Plot of samples in the space of latent variables of the optimal model.

Usage

plotScores(object, comp1 = "p_1", comp2 = "o_1", col = NULL, pch = 19, ...)

## S4 method for signature 'ConsensusOPLS'
plotScores(object, comp1 = "p_1", comp2 = "o_1", col = NULL, pch = 19, ...)

Arguments

object

An object of class ConsensusOPLS.

comp1

Latent variable for abscissa. Default, the first predictive component, p_1.

comp2

Latent variable for ordinate. Default, the first orthogonal component, o_1.

col

A vector of color codes or names. Default, NULL, generated following the response.

pch

Graphic symbol. Default, 19.

...

plot arguments.

Value

No return value, called for side effects.


VIP plot

Description

Plot of VIP versus variable loadings in the optimal model.

Usage

plotVIP(
  object,
  comp1 = "p_1",
  comp2 = "p",
  blockId = NULL,
  col = NULL,
  pch = NULL,
  xlab = NULL,
  ylab = NULL,
  ...
)

## S4 method for signature 'ConsensusOPLS'
plotVIP(
  object,
  comp1 = "p_1",
  comp2 = "p",
  blockId = NULL,
  col = NULL,
  pch = NULL,
  xlab = NULL,
  ylab = NULL,
  ...
)

Arguments

object

An object of class ConsensusOPLS.

comp1

Latent variable for loadings on Y-axis. Default, the first predictive component, p_1.

comp2

Latent variable for VIPs on X-axis. Default, the predictive component, p.

blockId

The positions or names of the blocks for the plot. Default, NULL, all.

col

A vector of color codes or names, one for each block. Default, NULL, 2 to length(blockId)+1.

pch

A vector of graphic symbols, one for each block. Default, NULL, 1 to length(blockId).

xlab

X-axis label. Default, NULL, Loading on comp.

ylab

Y-axis label. Default, NULL, VIP on comp.

...

plot arguments.

Value

No return value, called for side effects.


Model prediction

Description

Predicts the response on new data with a fitted model.

Usage

predict(object, newdata = NULL, nOcomp = NULL)

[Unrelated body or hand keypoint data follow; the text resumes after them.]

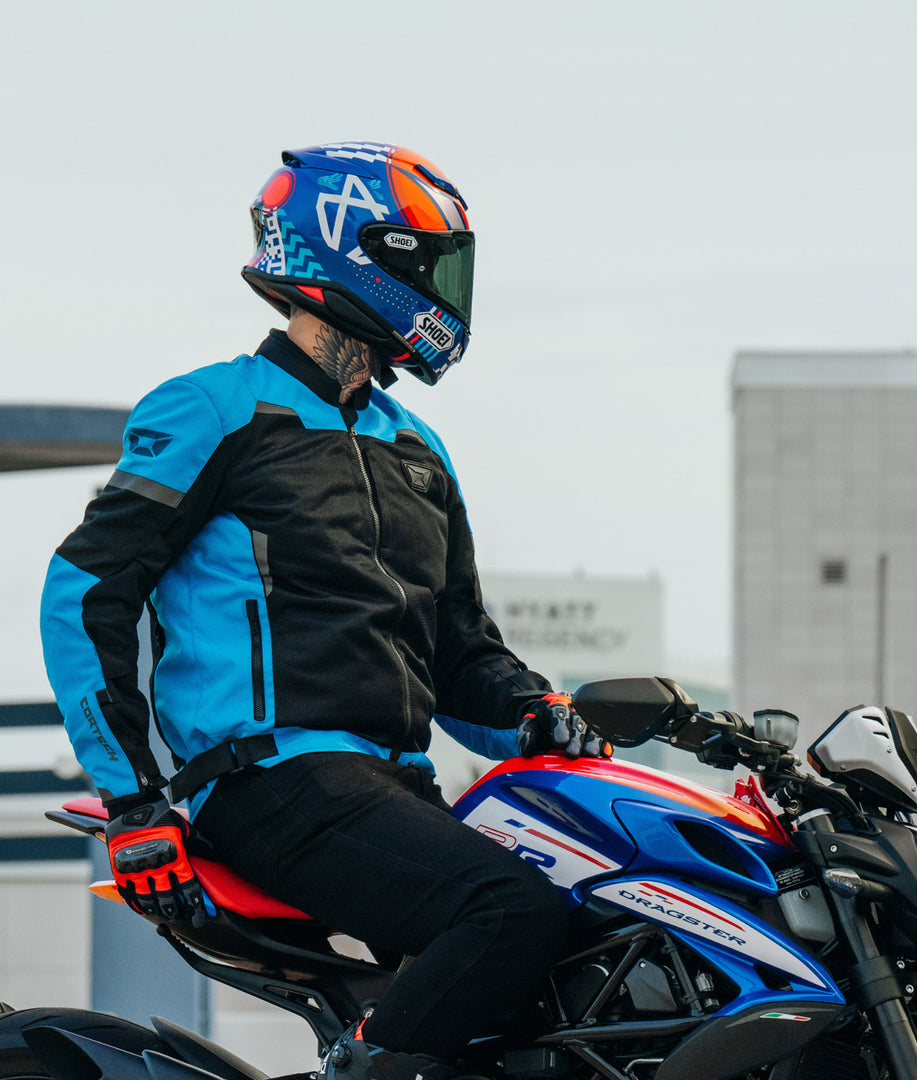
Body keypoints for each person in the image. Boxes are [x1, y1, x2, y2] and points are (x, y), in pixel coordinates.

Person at [39, 140, 609, 1080]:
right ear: (357, 253)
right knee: (509, 912)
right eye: (432, 265)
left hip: (395, 788)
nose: (448, 292)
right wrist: (135, 800)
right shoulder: (215, 408)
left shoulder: (417, 448)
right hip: (272, 783)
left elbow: (460, 656)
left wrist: (539, 713)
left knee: (575, 972)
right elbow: (84, 593)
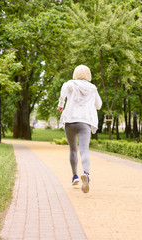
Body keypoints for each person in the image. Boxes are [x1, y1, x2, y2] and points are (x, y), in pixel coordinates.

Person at [57, 65, 102, 193]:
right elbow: (99, 105)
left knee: (72, 149)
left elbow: (64, 89)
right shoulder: (92, 88)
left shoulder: (71, 84)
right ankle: (86, 174)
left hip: (70, 120)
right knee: (84, 151)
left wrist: (61, 104)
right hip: (85, 121)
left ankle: (75, 176)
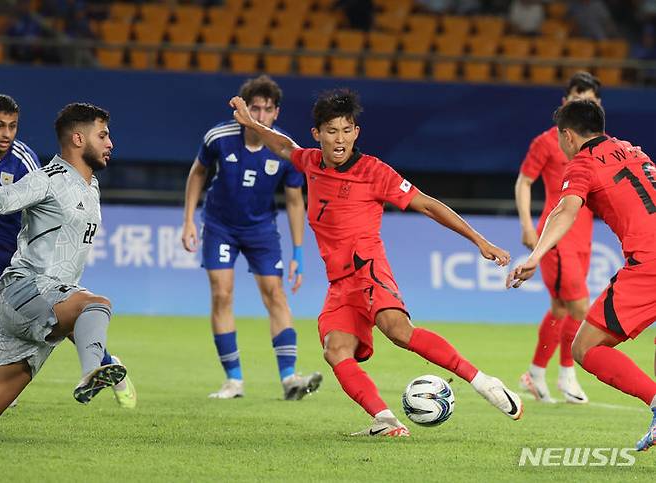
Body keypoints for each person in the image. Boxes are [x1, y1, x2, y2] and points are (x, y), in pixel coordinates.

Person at [229, 88, 524, 436]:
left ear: (356, 132)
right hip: (340, 284)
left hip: (368, 269)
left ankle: (483, 382)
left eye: (346, 130)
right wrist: (252, 124)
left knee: (398, 331)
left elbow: (427, 204)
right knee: (335, 350)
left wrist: (479, 240)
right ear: (317, 134)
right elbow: (283, 145)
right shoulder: (310, 161)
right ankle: (385, 420)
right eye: (331, 131)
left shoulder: (373, 172)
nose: (339, 139)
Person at [508, 100, 656, 451]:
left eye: (561, 139)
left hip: (650, 263)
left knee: (586, 347)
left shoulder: (584, 163)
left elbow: (565, 211)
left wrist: (536, 255)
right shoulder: (634, 150)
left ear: (569, 136)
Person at [182, 75, 322, 401]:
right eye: (254, 108)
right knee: (222, 294)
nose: (260, 116)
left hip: (261, 230)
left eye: (267, 109)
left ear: (276, 113)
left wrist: (298, 252)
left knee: (275, 294)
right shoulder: (218, 137)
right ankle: (233, 381)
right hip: (219, 226)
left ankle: (290, 379)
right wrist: (188, 220)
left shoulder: (286, 149)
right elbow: (198, 172)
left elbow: (294, 200)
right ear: (241, 110)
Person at [0, 94, 136, 410]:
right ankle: (94, 372)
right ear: (77, 138)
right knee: (96, 306)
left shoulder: (91, 187)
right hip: (26, 290)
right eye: (102, 135)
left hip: (47, 306)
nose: (110, 143)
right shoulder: (48, 179)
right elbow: (4, 201)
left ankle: (97, 368)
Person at [515, 72, 601, 404]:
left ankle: (535, 374)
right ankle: (567, 374)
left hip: (585, 235)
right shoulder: (548, 141)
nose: (585, 103)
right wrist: (526, 225)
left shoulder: (598, 145)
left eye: (591, 98)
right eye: (579, 96)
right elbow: (524, 181)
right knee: (579, 307)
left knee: (561, 307)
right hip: (557, 235)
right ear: (565, 100)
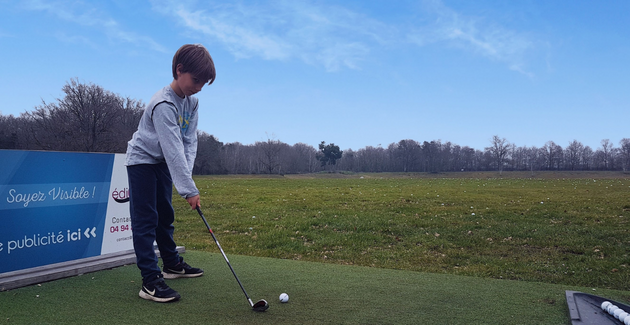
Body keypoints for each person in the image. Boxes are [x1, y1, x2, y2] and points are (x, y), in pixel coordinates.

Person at [125, 44, 216, 303]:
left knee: (165, 214)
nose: (198, 87)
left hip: (163, 162)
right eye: (196, 80)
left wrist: (186, 179)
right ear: (179, 70)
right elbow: (173, 147)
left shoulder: (192, 102)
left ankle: (172, 264)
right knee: (146, 220)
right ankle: (150, 281)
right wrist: (189, 190)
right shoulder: (163, 104)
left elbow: (189, 142)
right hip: (142, 161)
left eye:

## S4 method for signature 'ConsensusOPLS'
predict(object, newdata = NULL, nOcomp = NULL)

Arguments

object

An object of class ConsensusOPLS.

newdata

A list of data frames of new data to predict. If omitted, the fitted values in object are returned.

nOcomp

Number of Y-orthogonal components to consider. Default, NULL, the number of Y-orthogonal components in the optimal model.